++++ Data in this exercise
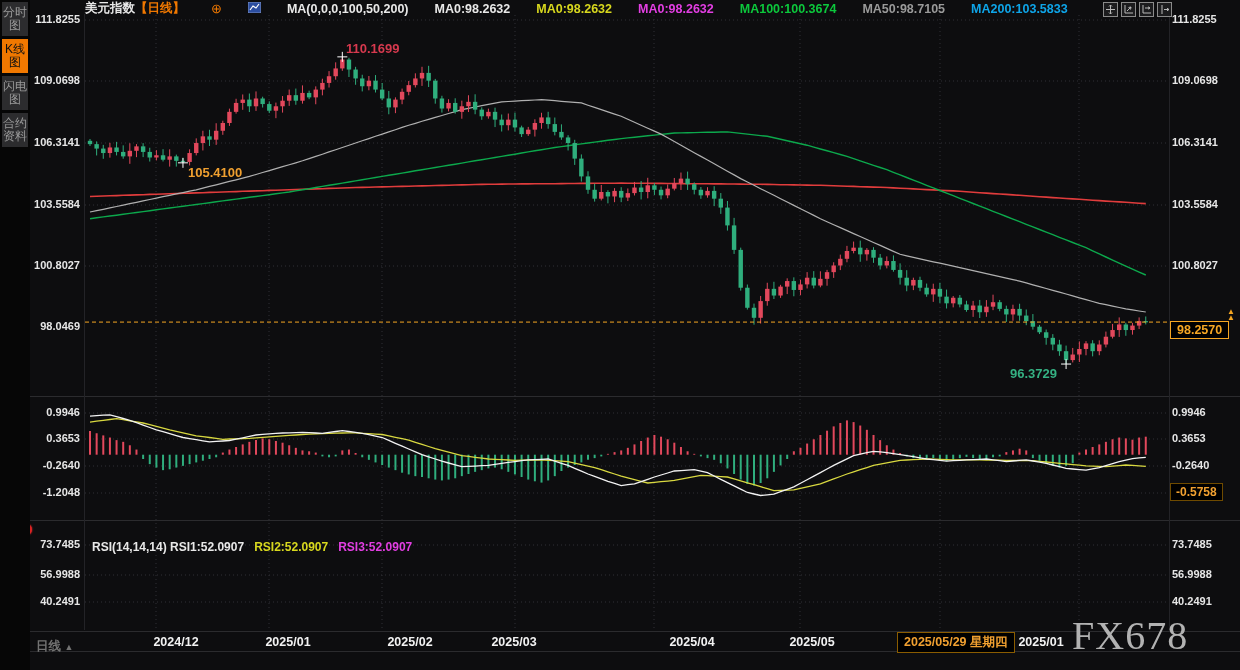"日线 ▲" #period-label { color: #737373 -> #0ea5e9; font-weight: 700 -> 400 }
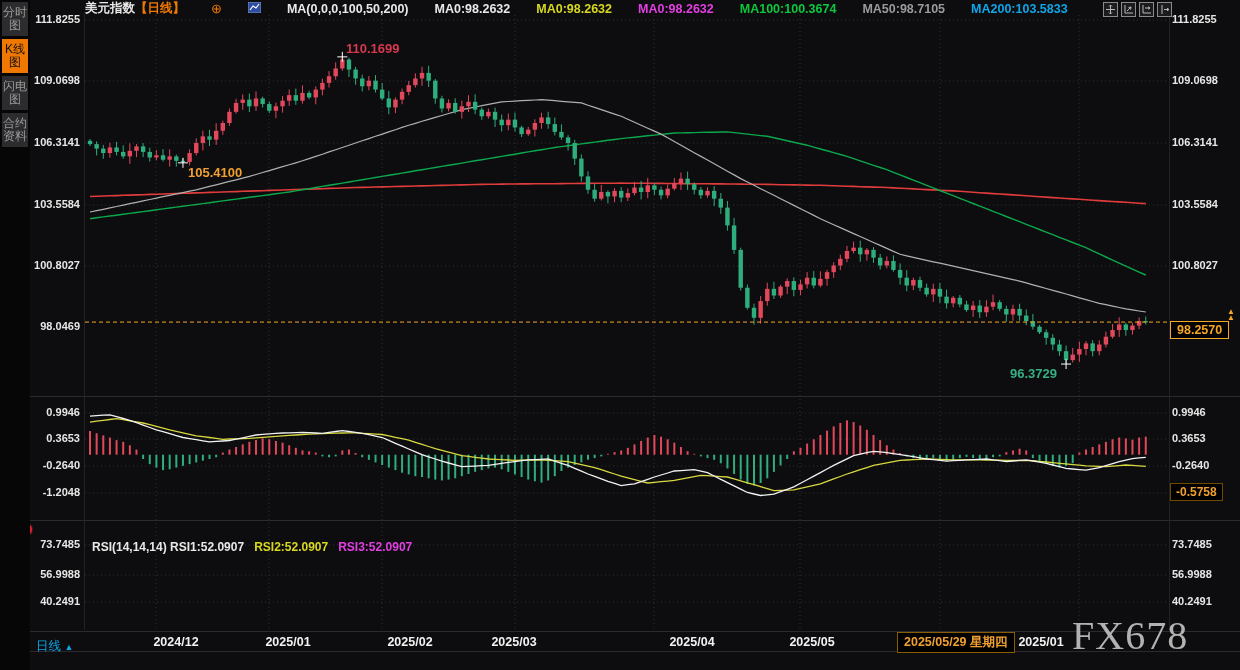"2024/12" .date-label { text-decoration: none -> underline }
++++++++
++++ Data in this exercise
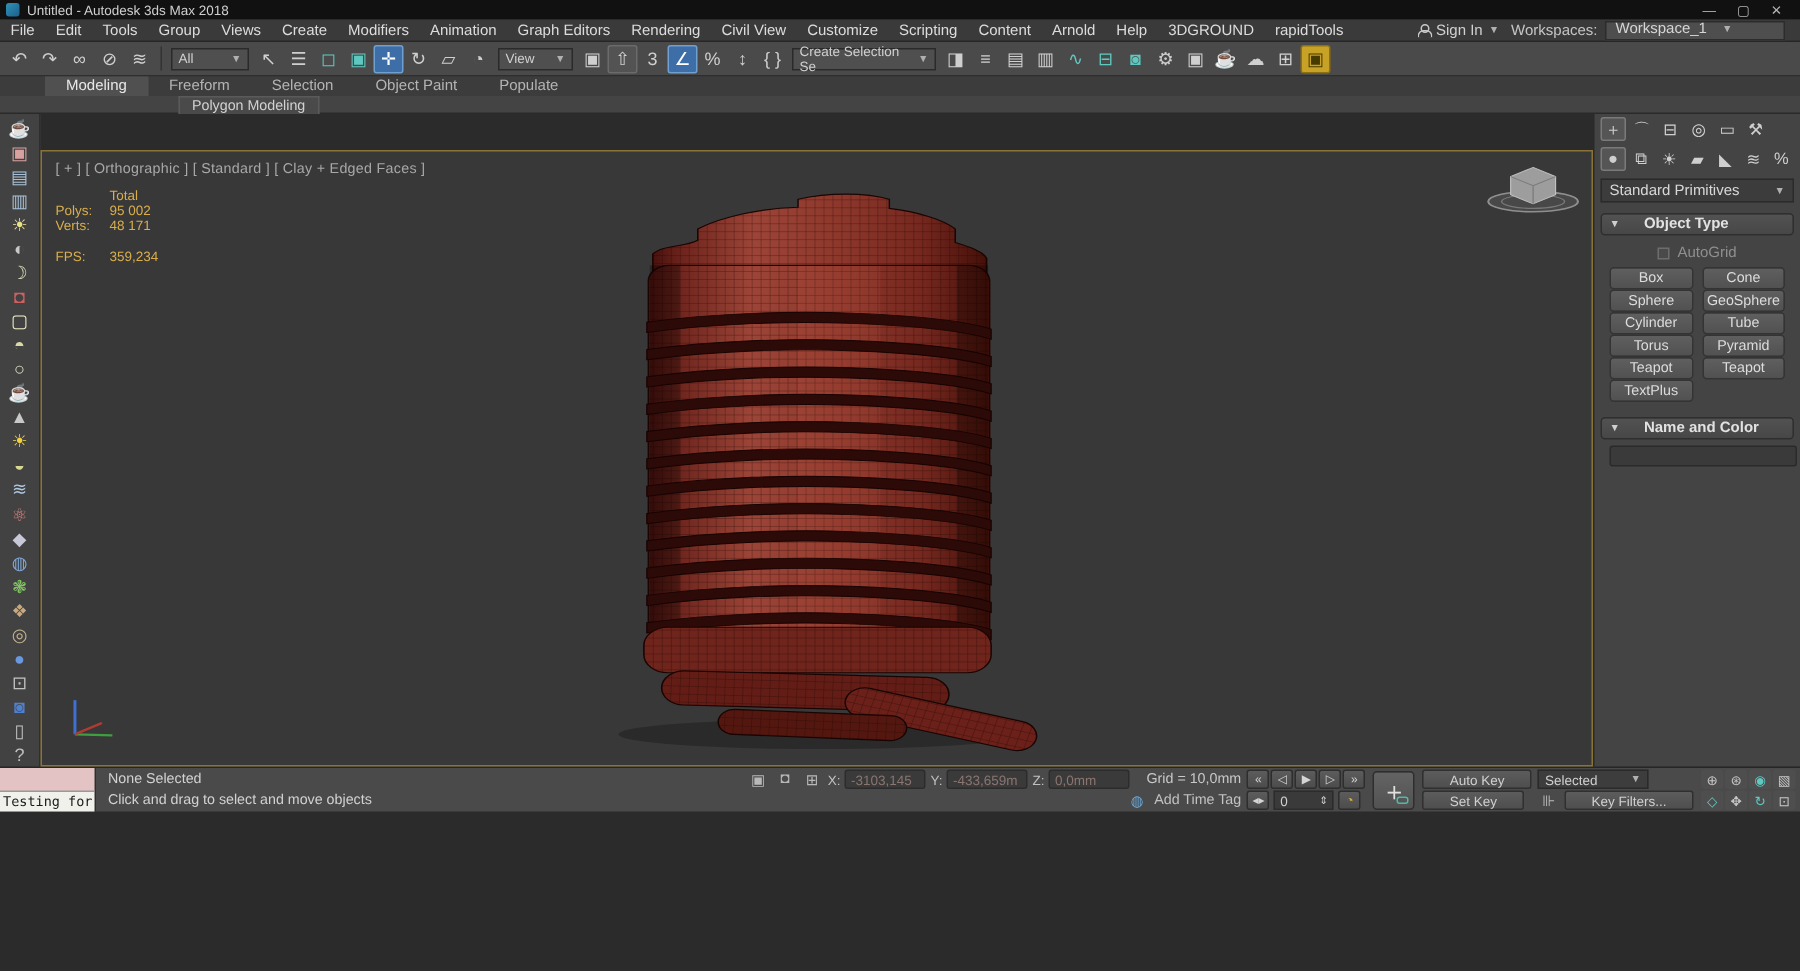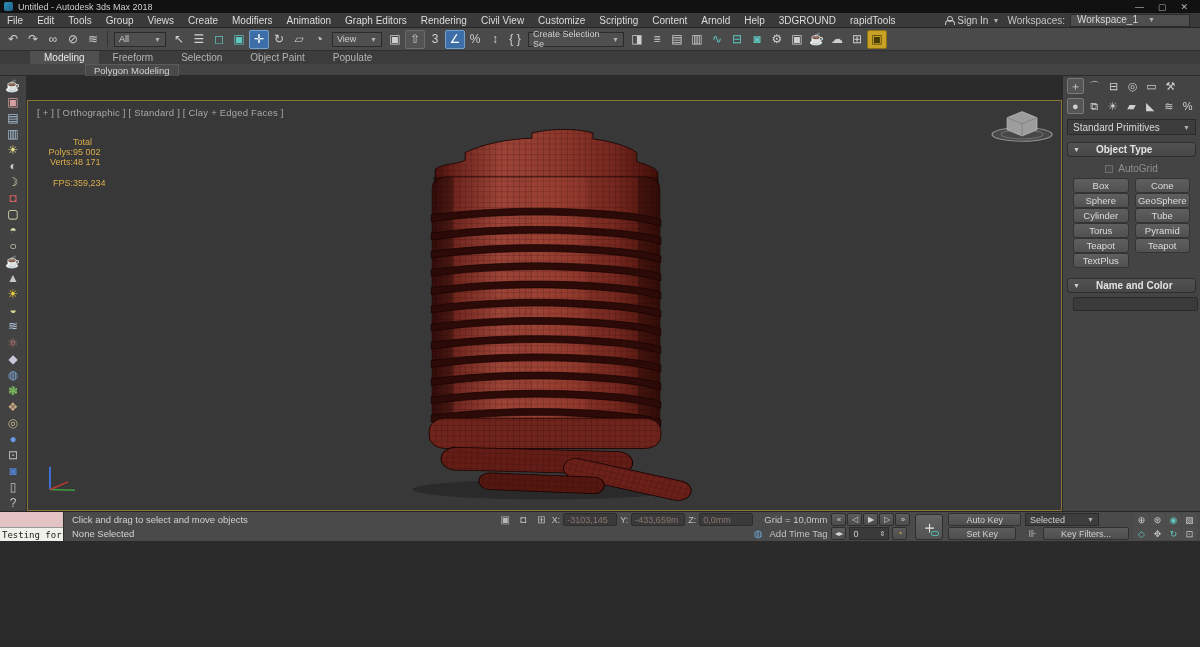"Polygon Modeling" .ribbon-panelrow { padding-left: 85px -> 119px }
++++++++
++++ Data in this exercise
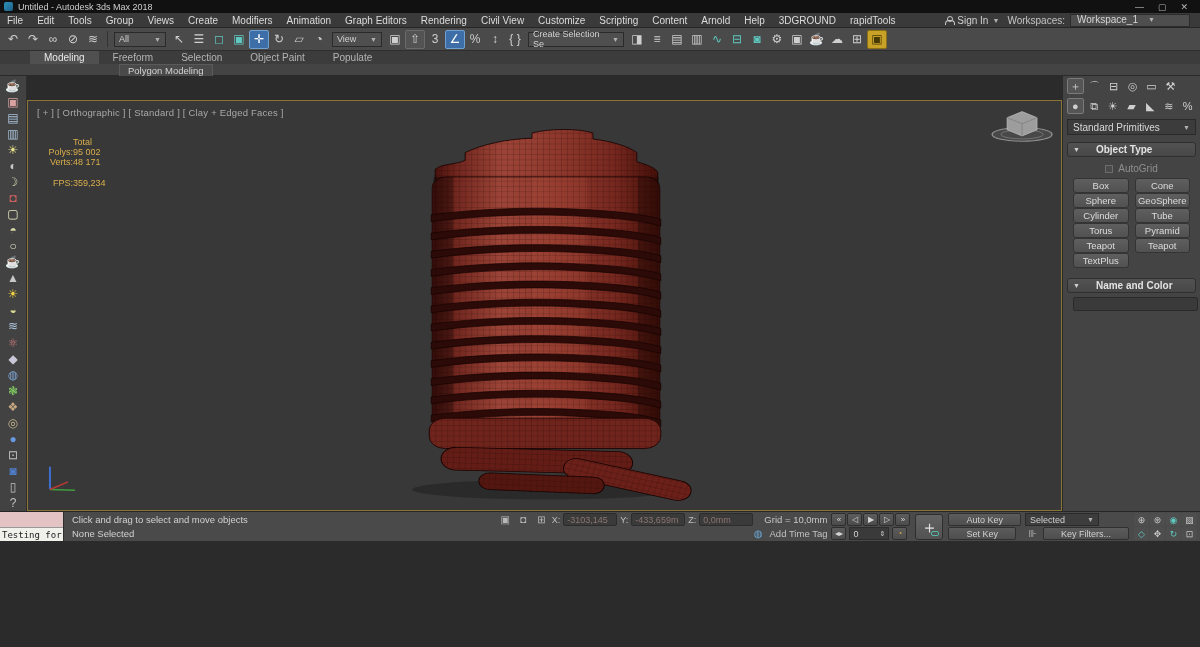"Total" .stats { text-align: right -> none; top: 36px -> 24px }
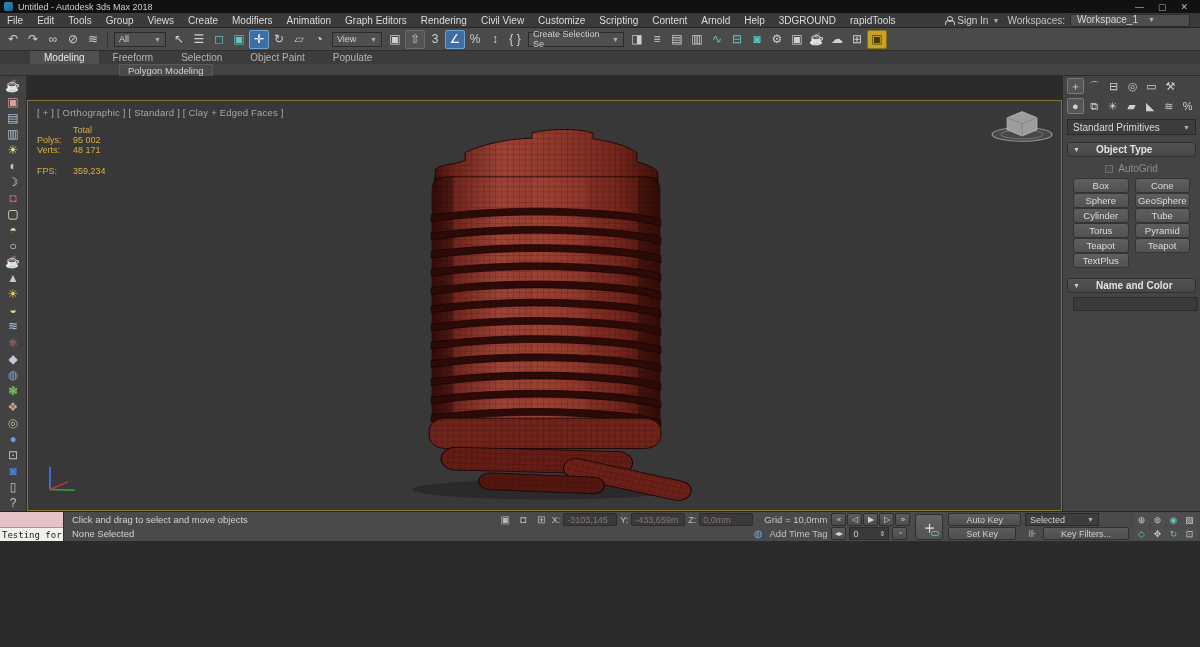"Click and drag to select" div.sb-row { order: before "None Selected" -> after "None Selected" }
++++++++
- _Work task_
Retype only the lines above from the one with "text-align: right ->" through the one with "and drag to", exactly and with both ends. Images stay out.

- _Expected output_
"Total" .stats { text-align: right -> none; top: 36px -> 24px }
"Click and drag to select" div.sb-row { order: before "None Selected" -> after "None Selected" }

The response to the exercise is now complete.